NAS recognizes achievement in science by election to membership, and — along with the National Academy of Engineering and the National Academy of Medicine — provides science, engineering, and health policy advice to the federal government and other organizations.

After earning a liberal arts degree from Grinnell College in 1973 and his doctorate in anthropology from the University of Connecticut in 1978, Dressler came to UA as an assistant professor of behavioral sciences in CCHS. He became an adjunct assistant professor of anthropology in 1981 and advanced in both programs until earning a full professorship in 1990. In 1996, he also began an appointment in social work. In 2002, he focused exclusively on anthropology to help launch its doctoral program.

During his career, he researched the relationship between culture and the individual, bringing focus to an issue that has vexed anthropologists since the founding of the discipline in the late 19th century. Through his research, mostly carried out in Brazil, Dressler showed how potent the effect of a person’s ability to live in harmony with their society’s expectations of a normal life is on individual health including blood pressure, body composition, depression, immune response and other outcomes.

Dressler’s research provided a foundation for both resolving difficult conceptual issues and for collecting data that link culture to the individual and health.

“The concept of culture is a tough one because getting ahold of it, wrestling with it and getting it to work for you in research has been difficult, and my having been able to do that has enabled people in other areas outside anthropology to add to their own toolkit when studying behavioral health and society,” he said.

The University was critical in the success of his research, Dressler said. He put down roots in Tuscaloosa along with his wife and colleague, Dr.
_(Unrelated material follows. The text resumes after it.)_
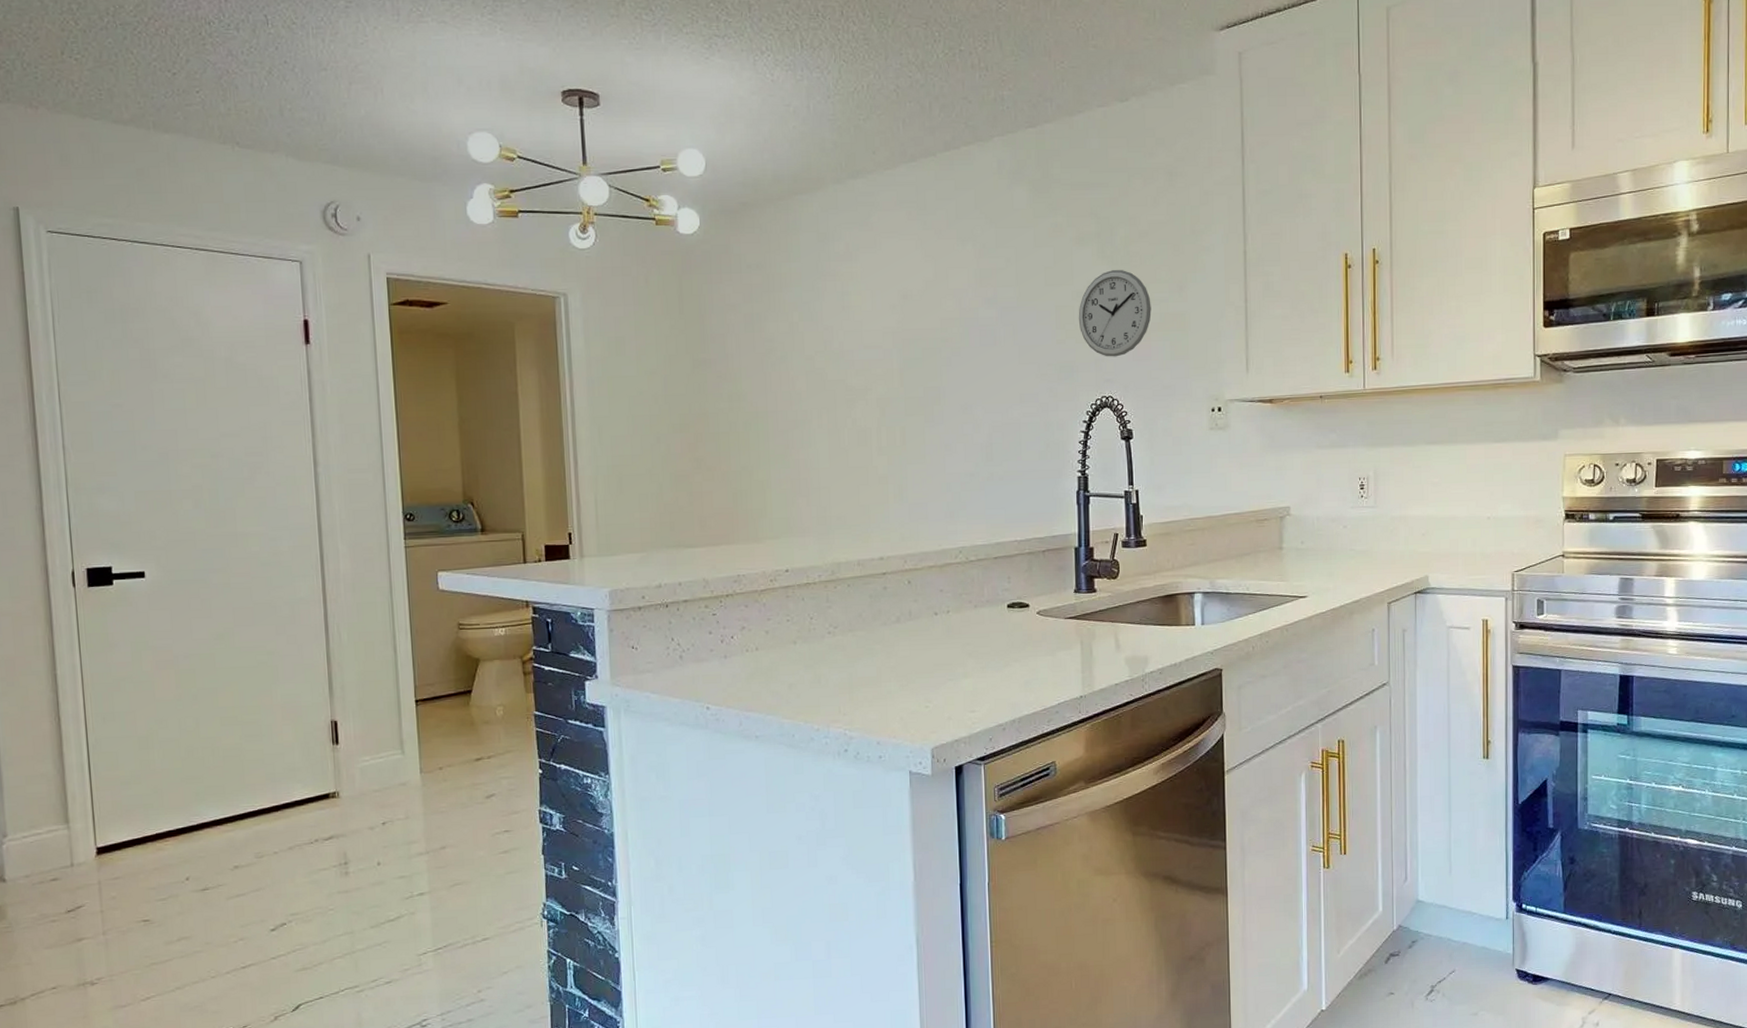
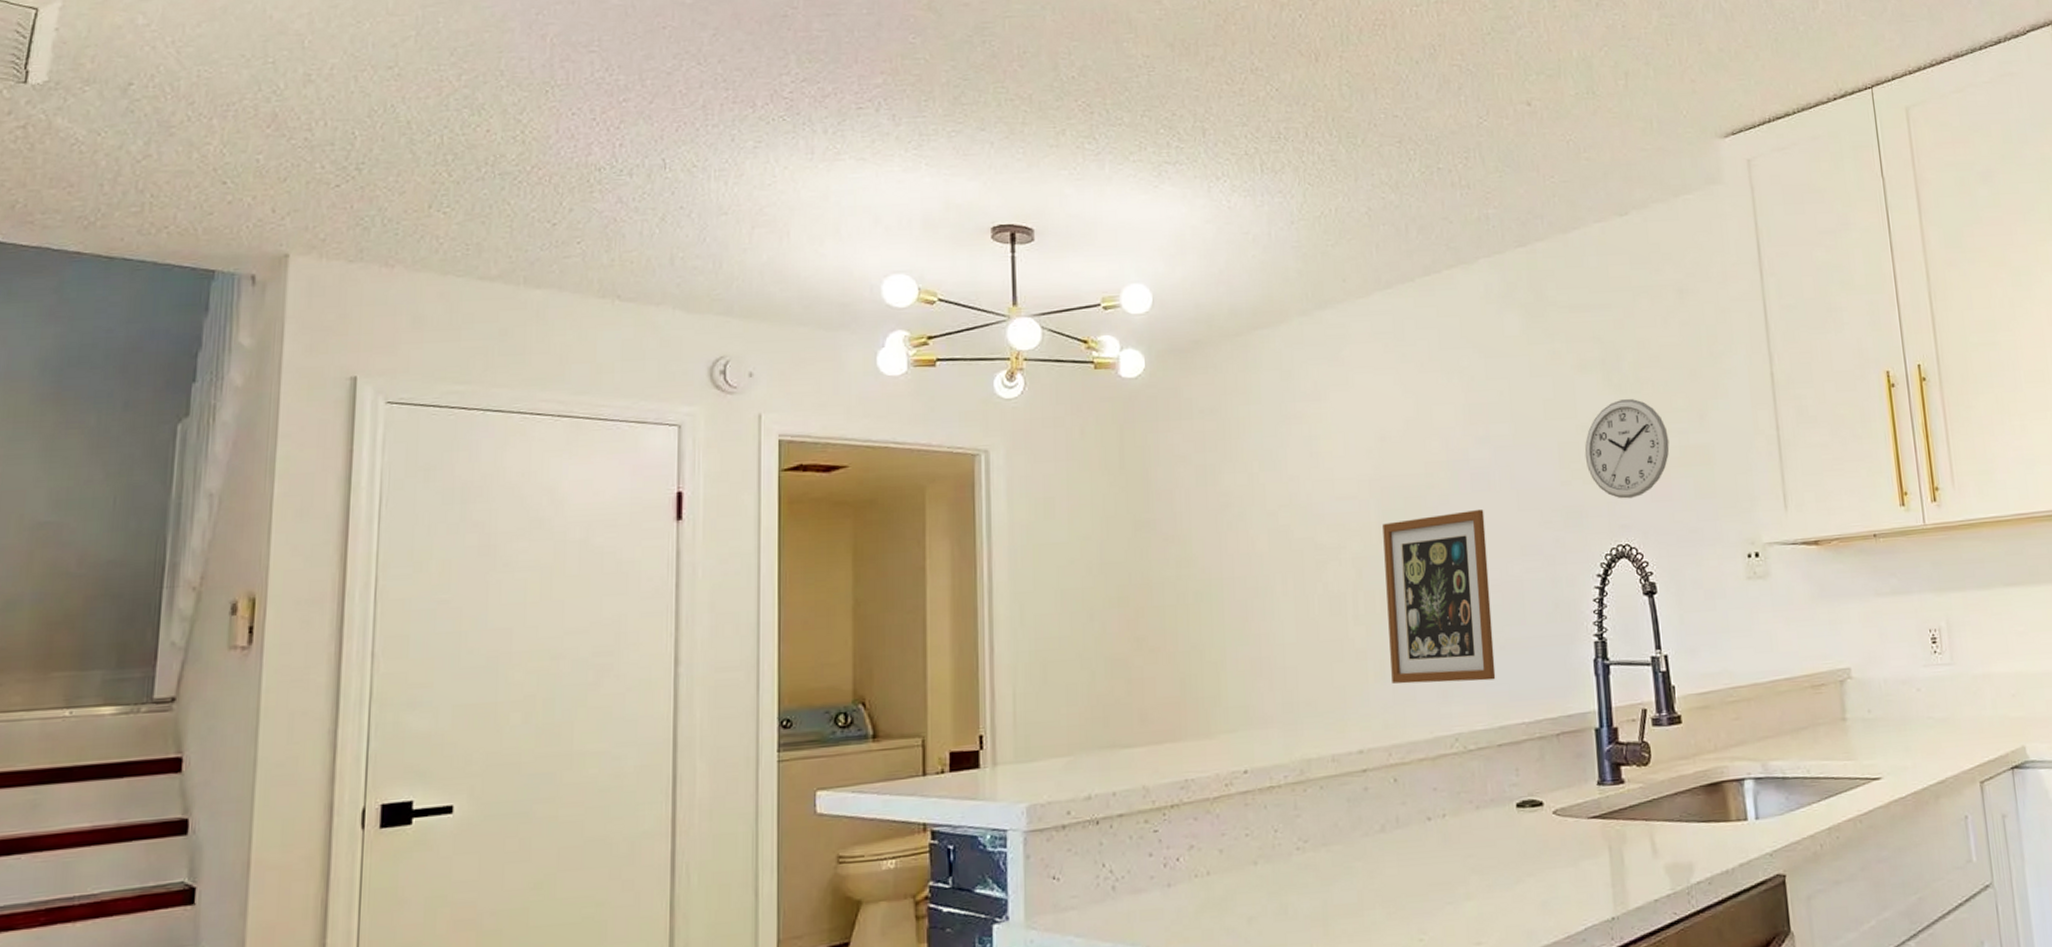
wall art: none [903,361,995,505] -> present [1382,509,1496,684]

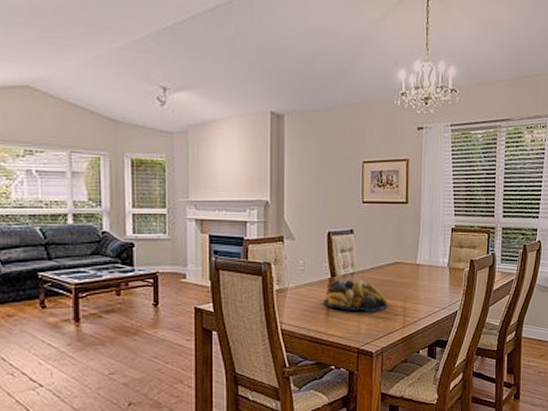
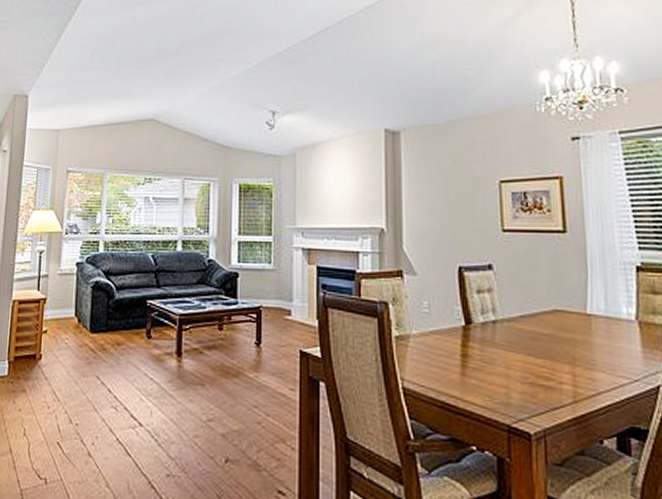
fruit bowl: present [322,279,389,312] -> none [455,328,550,377]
Kathryn Oths, professor emerita of anthropology, and enjoyed his work.

“My experience at The University of Alabama was if you do your work — keep your head down and work hard — you get the support you need. UA was good to me,” he said.

Along with his research, Dressler said working alongside students, mentoring them and seeing them find success after graduation, was part of what drove him over the years.

“My work would not be what it is without my students,” he said.